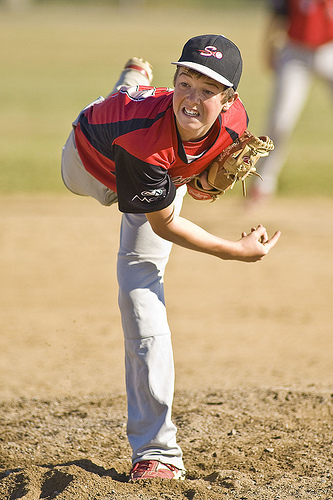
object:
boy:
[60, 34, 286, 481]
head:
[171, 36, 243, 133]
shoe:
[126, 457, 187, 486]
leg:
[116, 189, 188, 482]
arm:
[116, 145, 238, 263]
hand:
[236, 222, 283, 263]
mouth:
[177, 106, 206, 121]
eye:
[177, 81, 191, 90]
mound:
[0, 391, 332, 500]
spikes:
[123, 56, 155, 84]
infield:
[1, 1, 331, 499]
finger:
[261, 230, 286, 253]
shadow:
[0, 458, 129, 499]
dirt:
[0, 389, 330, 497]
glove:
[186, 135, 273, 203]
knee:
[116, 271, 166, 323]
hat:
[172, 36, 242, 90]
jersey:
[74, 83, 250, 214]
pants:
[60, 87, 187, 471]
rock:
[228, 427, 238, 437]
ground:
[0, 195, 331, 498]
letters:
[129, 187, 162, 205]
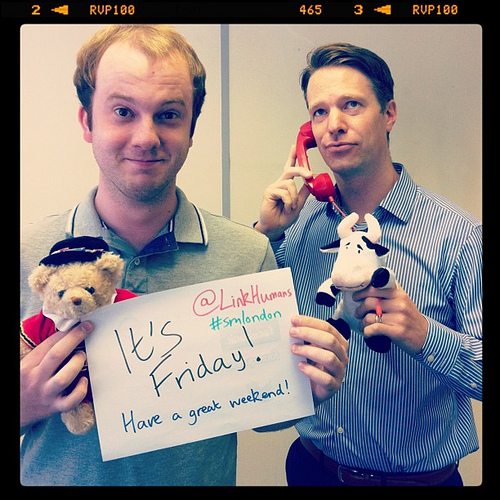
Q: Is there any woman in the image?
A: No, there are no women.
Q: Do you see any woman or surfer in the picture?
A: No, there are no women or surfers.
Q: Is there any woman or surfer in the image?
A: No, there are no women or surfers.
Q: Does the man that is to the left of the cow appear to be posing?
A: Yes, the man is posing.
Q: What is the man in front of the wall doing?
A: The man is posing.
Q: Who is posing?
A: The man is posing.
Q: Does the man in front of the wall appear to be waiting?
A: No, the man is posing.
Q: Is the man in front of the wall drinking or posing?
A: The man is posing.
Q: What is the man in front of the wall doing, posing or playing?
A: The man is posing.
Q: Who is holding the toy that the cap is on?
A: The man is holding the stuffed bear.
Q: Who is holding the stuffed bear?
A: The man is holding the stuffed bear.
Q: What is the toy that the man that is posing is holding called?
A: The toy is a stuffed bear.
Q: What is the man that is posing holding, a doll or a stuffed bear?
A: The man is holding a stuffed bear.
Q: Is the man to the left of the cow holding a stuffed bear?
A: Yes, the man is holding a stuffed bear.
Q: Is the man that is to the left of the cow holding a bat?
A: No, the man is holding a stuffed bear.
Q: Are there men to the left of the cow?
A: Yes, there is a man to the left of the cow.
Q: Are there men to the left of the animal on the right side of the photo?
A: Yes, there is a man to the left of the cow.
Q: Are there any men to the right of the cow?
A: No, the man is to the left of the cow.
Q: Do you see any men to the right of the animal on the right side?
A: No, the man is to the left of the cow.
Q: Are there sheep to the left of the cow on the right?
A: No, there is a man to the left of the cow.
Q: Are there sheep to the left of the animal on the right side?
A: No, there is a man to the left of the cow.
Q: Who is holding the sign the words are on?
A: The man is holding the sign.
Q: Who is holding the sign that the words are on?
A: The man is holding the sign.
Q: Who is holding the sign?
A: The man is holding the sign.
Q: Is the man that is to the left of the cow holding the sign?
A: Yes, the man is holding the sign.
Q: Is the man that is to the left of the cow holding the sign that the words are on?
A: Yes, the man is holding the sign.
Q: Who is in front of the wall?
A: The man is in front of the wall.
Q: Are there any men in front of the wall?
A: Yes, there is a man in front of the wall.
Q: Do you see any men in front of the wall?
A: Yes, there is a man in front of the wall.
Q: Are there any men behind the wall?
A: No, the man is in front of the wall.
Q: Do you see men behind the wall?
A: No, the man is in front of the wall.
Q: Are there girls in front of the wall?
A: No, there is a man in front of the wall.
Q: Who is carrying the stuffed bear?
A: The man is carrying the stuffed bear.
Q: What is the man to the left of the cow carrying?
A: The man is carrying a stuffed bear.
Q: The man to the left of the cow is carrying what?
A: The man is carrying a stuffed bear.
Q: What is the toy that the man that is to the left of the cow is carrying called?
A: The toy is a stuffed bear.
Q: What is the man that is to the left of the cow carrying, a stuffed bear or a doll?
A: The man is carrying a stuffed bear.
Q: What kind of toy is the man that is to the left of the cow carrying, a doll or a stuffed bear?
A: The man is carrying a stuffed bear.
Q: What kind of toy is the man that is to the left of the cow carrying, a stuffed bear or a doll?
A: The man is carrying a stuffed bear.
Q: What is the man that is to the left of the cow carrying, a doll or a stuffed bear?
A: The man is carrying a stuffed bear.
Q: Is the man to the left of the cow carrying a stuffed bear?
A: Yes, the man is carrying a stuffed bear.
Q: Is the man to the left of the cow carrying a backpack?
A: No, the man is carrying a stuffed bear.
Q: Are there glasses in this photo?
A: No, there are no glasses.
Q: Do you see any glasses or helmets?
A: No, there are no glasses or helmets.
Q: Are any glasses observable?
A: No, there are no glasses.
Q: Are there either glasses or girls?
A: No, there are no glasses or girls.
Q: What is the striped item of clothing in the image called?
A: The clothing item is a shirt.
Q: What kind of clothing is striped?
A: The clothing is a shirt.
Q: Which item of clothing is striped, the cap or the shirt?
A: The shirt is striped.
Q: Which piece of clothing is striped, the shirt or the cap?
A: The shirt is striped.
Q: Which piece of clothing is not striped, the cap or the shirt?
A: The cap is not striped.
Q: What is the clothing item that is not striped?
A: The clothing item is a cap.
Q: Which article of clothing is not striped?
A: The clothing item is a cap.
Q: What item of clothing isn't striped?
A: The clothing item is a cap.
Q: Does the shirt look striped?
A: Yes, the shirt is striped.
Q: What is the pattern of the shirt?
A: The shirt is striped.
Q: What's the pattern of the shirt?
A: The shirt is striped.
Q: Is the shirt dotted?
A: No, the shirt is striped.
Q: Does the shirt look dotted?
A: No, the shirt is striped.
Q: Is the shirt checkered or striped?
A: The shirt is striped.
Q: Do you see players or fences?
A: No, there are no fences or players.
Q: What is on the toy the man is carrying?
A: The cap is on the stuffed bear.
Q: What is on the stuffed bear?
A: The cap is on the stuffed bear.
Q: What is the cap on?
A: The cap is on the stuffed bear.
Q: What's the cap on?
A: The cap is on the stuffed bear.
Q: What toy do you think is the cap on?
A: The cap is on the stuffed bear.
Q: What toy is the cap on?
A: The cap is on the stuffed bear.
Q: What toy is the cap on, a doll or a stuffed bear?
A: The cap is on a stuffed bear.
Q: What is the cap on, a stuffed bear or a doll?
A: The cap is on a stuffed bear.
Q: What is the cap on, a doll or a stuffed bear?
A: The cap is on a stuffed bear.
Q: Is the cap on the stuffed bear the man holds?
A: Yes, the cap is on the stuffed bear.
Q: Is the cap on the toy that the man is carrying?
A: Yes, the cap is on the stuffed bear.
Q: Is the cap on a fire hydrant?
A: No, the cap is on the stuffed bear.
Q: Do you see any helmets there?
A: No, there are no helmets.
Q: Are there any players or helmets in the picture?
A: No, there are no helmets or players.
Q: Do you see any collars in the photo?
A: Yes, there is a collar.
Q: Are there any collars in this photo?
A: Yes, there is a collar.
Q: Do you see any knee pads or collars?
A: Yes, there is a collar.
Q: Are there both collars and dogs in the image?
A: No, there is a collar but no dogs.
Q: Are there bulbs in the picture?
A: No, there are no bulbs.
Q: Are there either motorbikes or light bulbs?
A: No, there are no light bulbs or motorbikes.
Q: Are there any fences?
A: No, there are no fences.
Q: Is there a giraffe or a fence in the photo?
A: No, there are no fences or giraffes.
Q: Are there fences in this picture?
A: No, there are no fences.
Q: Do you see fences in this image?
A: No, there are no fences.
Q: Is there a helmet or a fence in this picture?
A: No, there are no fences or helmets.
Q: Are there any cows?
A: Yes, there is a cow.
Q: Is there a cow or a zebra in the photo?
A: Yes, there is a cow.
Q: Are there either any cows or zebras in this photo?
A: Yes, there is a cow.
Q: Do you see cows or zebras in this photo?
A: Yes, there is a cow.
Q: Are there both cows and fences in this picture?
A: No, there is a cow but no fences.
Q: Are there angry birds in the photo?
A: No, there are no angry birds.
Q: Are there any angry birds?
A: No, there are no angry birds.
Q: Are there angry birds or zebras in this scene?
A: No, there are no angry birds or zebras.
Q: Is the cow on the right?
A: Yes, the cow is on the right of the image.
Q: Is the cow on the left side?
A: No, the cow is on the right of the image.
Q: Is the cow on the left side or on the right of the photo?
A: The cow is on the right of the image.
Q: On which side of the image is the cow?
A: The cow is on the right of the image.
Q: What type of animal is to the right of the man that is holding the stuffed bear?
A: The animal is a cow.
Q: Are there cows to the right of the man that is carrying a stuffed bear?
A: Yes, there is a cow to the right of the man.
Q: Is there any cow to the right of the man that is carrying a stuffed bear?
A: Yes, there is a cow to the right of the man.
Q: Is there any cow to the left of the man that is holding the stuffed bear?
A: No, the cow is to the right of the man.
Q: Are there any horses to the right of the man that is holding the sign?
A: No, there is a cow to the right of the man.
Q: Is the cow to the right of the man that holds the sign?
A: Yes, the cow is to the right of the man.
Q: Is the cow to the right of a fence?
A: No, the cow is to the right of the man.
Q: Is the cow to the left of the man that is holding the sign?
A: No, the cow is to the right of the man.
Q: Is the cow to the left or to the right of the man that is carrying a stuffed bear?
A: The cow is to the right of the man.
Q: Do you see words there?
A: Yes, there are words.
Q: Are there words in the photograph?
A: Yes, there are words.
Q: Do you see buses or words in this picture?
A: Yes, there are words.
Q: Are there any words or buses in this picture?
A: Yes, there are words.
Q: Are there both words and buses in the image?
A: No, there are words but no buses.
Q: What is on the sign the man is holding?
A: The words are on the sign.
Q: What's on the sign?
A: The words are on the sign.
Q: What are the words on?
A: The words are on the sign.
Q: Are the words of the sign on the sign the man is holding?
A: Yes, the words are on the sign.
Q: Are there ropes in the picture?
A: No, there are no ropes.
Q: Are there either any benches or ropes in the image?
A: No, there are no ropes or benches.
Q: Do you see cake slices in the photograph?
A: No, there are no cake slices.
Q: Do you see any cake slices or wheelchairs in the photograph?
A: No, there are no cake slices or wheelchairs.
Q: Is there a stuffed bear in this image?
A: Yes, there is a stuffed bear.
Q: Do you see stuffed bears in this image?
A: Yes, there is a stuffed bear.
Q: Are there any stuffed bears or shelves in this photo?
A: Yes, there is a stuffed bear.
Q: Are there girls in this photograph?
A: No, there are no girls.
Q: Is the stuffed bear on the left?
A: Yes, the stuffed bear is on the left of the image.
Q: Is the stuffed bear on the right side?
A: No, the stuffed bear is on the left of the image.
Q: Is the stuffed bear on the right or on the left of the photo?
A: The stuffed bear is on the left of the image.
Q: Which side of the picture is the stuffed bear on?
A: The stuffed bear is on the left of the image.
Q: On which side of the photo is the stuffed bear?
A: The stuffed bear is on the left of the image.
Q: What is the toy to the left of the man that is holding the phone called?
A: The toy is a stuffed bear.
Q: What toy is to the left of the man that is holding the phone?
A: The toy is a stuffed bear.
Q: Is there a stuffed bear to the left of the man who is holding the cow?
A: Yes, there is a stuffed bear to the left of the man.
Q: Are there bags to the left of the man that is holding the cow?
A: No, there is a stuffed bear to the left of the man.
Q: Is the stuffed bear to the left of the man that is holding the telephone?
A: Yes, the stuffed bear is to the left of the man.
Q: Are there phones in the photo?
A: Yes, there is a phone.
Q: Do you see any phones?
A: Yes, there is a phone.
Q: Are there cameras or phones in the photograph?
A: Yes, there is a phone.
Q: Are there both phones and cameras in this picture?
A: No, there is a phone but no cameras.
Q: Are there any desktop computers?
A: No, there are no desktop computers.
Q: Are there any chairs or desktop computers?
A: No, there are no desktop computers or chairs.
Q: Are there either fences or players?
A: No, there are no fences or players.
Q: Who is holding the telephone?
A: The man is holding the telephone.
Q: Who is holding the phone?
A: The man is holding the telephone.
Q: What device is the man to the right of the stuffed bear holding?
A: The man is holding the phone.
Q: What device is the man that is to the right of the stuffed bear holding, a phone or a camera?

-=-=-

*Task to carry out*: Reproduce the rows verbatim, starting at the line containing "Q: What toy do you think is the cap on?" and ending at the line containing "A: No, there are no helmets or players.", both ends included.

*Exercise output*:
Q: What toy do you think is the cap on?
A: The cap is on the stuffed bear.
Q: What toy is the cap on?
A: The cap is on the stuffed bear.
Q: What toy is the cap on, a doll or a stuffed bear?
A: The cap is on a stuffed bear.
Q: What is the cap on, a stuffed bear or a doll?
A: The cap is on a stuffed bear.
Q: What is the cap on, a doll or a stuffed bear?
A: The cap is on a stuffed bear.
Q: Is the cap on the stuffed bear the man holds?
A: Yes, the cap is on the stuffed bear.
Q: Is the cap on the toy that the man is carrying?
A: Yes, the cap is on the stuffed bear.
Q: Is the cap on a fire hydrant?
A: No, the cap is on the stuffed bear.
Q: Do you see any helmets there?
A: No, there are no helmets.
Q: Are there any players or helmets in the picture?
A: No, there are no helmets or players.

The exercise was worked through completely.